● TASK PROMPT: Report every line of the records beneath this task that holds the string "lines".

● DATA PROVIDED:
··········

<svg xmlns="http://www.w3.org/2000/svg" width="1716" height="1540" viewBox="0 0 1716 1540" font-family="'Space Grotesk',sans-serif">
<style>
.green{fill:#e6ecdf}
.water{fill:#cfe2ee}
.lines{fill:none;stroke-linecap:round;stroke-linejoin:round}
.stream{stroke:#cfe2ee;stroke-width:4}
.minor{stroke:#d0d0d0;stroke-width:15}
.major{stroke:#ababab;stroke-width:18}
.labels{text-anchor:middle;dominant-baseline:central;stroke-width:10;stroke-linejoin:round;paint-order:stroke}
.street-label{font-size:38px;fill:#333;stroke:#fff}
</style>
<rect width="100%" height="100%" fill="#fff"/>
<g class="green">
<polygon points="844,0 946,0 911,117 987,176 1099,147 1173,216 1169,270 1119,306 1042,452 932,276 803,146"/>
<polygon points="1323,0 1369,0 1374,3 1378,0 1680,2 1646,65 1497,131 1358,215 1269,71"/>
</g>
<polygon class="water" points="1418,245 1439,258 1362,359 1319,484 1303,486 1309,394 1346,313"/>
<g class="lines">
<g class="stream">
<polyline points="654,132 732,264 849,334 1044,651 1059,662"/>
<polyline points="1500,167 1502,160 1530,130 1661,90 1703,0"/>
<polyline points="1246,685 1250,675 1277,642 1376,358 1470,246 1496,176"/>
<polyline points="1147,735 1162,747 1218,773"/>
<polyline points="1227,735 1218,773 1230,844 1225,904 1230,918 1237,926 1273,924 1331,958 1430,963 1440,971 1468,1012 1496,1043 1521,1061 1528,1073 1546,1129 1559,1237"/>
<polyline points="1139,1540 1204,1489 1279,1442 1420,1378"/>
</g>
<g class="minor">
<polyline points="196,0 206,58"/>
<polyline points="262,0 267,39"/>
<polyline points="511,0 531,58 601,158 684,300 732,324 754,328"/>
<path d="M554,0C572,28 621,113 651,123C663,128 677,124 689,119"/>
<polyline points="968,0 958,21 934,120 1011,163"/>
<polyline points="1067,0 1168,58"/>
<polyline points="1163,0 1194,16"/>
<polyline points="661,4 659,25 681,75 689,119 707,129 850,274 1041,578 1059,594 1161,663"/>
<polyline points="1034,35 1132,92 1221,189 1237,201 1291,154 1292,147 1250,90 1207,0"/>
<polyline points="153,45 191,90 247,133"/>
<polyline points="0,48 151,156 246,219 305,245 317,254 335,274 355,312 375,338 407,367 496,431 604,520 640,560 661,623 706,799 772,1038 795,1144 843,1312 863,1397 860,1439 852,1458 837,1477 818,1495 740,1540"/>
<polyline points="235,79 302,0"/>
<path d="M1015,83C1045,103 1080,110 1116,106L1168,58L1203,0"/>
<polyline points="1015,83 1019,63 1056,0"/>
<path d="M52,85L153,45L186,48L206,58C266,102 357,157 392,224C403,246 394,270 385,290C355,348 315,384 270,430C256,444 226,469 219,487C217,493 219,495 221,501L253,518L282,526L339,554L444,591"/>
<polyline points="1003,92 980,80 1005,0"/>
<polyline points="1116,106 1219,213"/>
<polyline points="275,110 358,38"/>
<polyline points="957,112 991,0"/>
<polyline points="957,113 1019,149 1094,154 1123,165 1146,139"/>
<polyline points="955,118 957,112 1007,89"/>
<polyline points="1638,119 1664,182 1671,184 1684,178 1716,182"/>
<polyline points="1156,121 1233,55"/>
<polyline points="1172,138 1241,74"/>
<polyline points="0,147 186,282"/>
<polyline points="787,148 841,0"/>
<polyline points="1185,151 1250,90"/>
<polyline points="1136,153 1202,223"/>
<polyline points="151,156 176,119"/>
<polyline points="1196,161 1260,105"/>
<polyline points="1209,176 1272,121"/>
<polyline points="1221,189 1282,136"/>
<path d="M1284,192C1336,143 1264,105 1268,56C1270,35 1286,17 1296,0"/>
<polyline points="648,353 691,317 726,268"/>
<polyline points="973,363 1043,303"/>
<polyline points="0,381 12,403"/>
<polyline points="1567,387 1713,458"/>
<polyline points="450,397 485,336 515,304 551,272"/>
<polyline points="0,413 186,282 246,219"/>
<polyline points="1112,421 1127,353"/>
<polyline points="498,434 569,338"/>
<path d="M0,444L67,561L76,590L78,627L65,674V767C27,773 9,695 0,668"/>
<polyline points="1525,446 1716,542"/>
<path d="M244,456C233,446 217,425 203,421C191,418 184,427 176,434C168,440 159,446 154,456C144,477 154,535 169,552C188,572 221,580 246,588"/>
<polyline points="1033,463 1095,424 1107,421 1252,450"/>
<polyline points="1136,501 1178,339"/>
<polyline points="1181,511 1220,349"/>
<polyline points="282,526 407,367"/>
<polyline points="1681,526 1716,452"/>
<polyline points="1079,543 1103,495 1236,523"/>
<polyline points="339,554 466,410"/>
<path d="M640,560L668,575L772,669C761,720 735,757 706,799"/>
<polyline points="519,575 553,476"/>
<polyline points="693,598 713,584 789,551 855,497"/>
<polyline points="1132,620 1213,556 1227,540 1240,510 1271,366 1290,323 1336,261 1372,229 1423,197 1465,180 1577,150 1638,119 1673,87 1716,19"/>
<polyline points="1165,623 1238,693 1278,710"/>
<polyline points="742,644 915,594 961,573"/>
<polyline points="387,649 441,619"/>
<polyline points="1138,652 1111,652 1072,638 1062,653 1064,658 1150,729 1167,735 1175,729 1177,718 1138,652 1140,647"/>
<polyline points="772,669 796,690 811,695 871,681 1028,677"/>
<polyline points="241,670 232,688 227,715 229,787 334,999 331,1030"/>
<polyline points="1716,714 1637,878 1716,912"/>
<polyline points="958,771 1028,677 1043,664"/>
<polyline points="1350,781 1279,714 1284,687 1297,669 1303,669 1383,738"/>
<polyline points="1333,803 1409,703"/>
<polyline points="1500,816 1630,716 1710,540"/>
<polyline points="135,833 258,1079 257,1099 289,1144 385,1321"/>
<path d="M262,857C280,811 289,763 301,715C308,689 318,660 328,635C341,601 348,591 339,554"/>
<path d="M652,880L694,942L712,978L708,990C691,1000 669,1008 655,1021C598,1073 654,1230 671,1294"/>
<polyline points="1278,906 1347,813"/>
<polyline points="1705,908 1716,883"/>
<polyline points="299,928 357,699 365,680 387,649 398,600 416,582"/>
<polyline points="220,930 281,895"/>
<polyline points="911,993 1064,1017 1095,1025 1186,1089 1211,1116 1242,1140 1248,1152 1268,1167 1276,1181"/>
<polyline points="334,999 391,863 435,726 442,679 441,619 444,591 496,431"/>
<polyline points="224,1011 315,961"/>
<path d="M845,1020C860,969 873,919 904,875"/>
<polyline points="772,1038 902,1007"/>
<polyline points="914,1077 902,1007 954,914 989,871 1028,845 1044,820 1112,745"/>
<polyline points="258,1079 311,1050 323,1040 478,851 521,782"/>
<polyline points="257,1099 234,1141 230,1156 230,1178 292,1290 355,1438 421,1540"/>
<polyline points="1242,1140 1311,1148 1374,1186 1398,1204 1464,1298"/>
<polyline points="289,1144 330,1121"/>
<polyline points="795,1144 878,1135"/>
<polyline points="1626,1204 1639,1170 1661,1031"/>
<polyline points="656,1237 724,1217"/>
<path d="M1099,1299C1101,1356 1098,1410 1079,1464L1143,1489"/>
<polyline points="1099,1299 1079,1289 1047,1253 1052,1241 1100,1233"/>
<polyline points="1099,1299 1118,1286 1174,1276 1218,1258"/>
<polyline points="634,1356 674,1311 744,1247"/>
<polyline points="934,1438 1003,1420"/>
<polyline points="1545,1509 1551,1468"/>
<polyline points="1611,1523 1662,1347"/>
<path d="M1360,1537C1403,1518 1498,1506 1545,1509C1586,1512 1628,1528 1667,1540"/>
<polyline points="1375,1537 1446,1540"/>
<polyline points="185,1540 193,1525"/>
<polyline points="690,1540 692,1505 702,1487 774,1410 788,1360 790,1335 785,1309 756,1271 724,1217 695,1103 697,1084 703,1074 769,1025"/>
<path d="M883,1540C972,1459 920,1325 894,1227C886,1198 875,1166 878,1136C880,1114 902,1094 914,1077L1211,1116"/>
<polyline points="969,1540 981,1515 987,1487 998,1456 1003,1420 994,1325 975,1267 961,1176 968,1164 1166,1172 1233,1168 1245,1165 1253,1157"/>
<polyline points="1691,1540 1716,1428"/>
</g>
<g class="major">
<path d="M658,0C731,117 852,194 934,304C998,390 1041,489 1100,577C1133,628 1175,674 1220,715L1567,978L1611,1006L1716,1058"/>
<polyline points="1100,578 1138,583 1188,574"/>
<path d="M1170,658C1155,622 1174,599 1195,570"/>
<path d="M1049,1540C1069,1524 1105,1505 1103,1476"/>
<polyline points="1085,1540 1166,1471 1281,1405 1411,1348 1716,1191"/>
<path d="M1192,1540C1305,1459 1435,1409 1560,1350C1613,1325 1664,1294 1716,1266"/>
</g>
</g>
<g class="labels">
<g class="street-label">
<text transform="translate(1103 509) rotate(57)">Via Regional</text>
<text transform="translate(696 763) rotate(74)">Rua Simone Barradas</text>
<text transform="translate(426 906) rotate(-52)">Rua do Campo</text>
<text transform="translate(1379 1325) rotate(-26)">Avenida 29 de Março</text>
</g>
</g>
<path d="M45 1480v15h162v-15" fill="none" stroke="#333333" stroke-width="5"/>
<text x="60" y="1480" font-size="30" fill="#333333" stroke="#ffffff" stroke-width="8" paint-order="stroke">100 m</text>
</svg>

··········

● TASK RESULT:
.lines{fill:none;stroke-linecap:round;stroke-linejoin:round}
<g class="lines">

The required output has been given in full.